Sometimes there is a point where you have to ask yourself as a film viewer: Can a movie be just too self-consciously artistic?


Youth is a stunningly shot and acted film, with gorgeous scenery, arresting symbolism, some smart writing, an incredible cast and directed with élan and verve, and yet sitting through the movie feels like doing hard time in the whimsy factory.


Youth is only the second English language film by Italian director Paolo Sorrentino.  The other was This Must Be the Place with Sean Penn, which was a similarly uneven mix of the sublime and the banal.  Sorrentino is obviously strongly influenced by Ingmar Bergman, Federico Fellini and Michelangelo Antonioni, and he shares some of these artists’ intense imagination, as well as some of their most self-indulgent aspects.  Maybe this stuff would play better in Italian with subtitles, but in this usage it tends to feel unbearably self-satisfied and pretentious.


Somewhat ironically, Youth is the story of two elderly men.  Then again, not all that ironically, because those two men obsessively cling to their memories of being young and idealize the younger people who surround them in an Swiss resort that is both a vacation destination and a health facility.

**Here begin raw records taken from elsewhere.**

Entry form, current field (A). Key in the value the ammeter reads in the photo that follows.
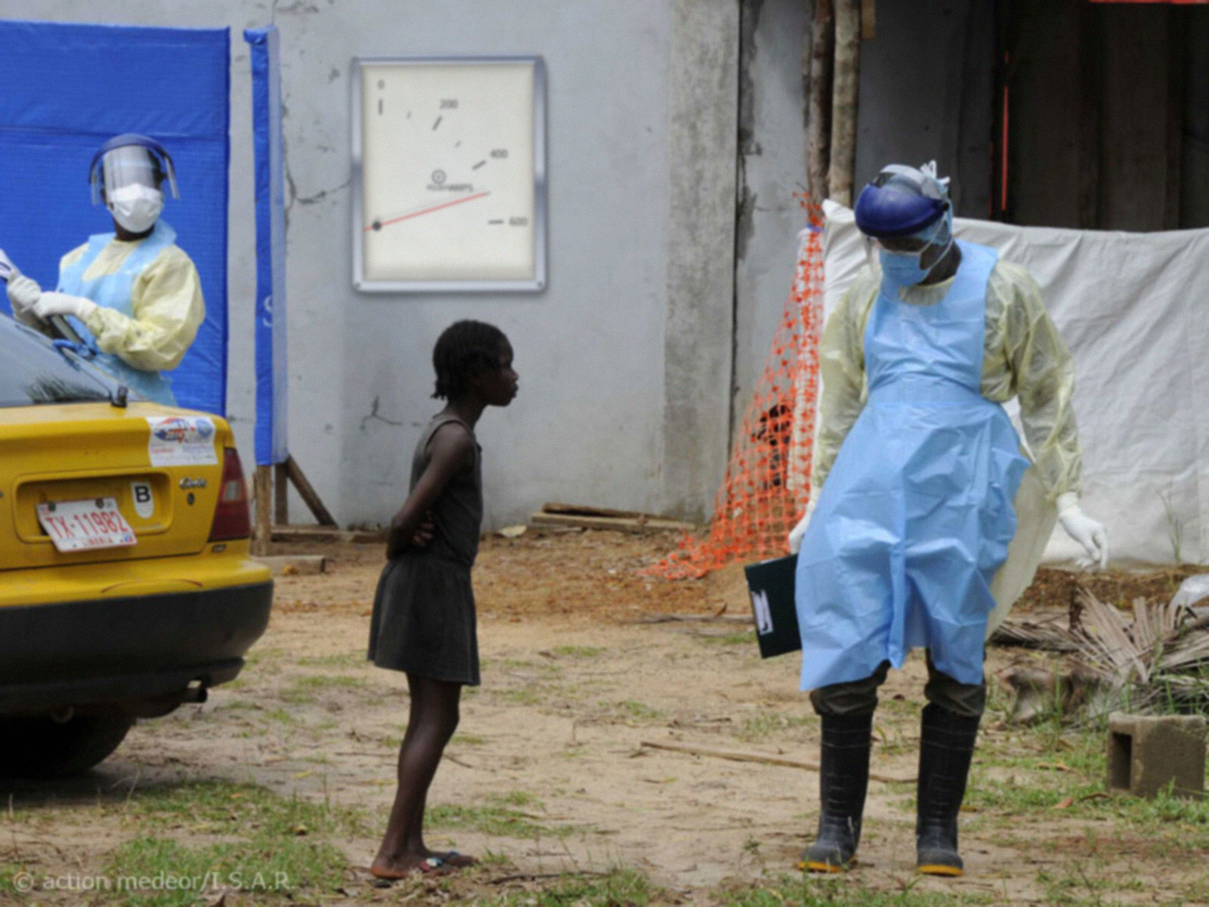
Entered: 500 A
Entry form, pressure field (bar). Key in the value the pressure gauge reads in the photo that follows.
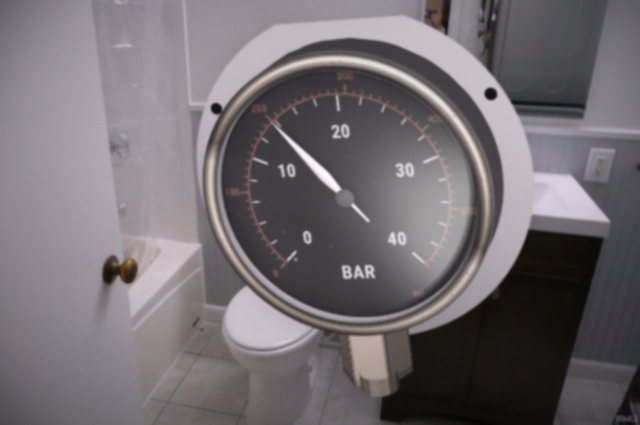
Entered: 14 bar
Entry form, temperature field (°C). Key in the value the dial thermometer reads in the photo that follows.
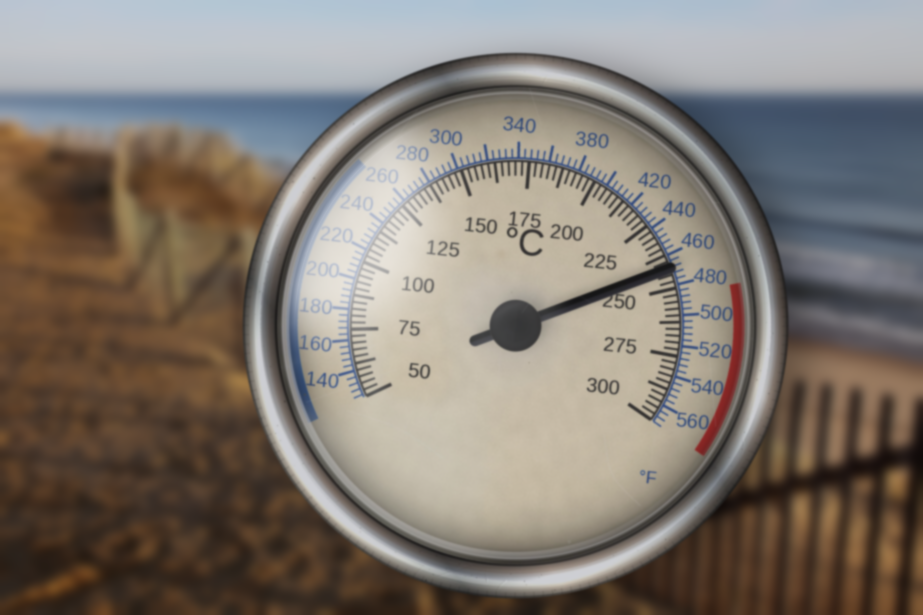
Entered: 242.5 °C
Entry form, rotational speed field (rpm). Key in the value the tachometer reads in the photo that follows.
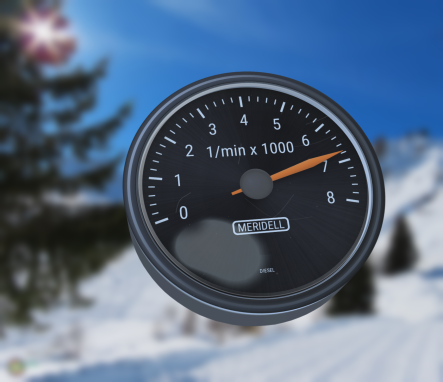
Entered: 6800 rpm
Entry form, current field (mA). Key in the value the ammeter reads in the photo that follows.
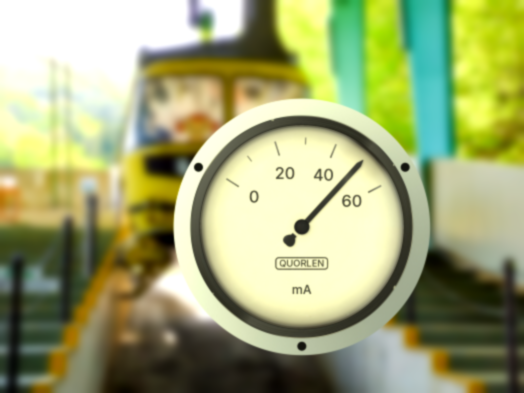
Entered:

Michael Caine plays Fred Ballinger, a world-famous retired classical music composer and conductor, who is still missing his late wife, the famous mezzo-soprano who was the voice of his finest works.  He is being courted for a comeback concert, but Ballinger is having trouble with the idea of any other singer performing the works that he wrote for his wife.  It feels like an infidelity to him.

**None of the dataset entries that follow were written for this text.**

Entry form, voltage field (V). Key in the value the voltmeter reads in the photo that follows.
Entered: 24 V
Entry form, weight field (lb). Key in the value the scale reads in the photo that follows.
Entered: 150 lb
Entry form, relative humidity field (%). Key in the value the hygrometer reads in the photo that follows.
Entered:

He is also dealing with a more specific infidelity, his estranged, bitter daughter (Rachel Weisz) is staying with Ballinger because she is bereft that her husband has left her for a cheesy pop singer (Paloma Faith playing a fictionalized version of herself).  Ballinger is also feeling his age creeping up on him, realizing that his time is coming sooner rather than later.


Ballinger’s best friend is aging film director Mick Boyle, played by Harvey Keitel.  (And it is quite nice to see Keitel getting a substantial role again.)  Boyle is at the resort working with a bunch of young actors, trying hard to come up with the inspiration that will drive his latest film.


However, the whole project depends upon Boyle’s muse, an aging actress played by Jane Fonda, who he had discovered as a young ingénue, and with whom he’d made almost 20 films.  However, the actress has grown jaded, bitter and hurtful, flying in just to turn him down as cruelly as she possibly can.  (Fonda, who normally is surprisingly youthful for a woman of over 70, is made up to be a callow, aged, angry, mean hag.  It’s a terrific job of acting wasted on an exasperatingly unlikable character.)


They are all surrounded by a whole rogues gallery of supposedly lovable eccentrics: dancing masseuses, skinny-dipping goddesses, silent couples, bemused actors, romantically-challenged rock climbers, a slumming rock star, visiting luminaries and a silent monk who may or may not fly.  The scenery, particularly the mountains, but also the fabulously garish resort, is stunning.  However, there is only so far that you can go with fanciful visuals, oddball plot twists, against the grain editing, strangely-paced dialogue (The New York Times pointed out, rightly so, that the dialogue feels like it was awkwardly translated into English from another language) and scenes that end on weirdly off-kilter moments.  Eventually, the audience is completely exhausted.


Perhaps the most ironic thing about Youth is that you feel like you’re growing old just sitting and watching it.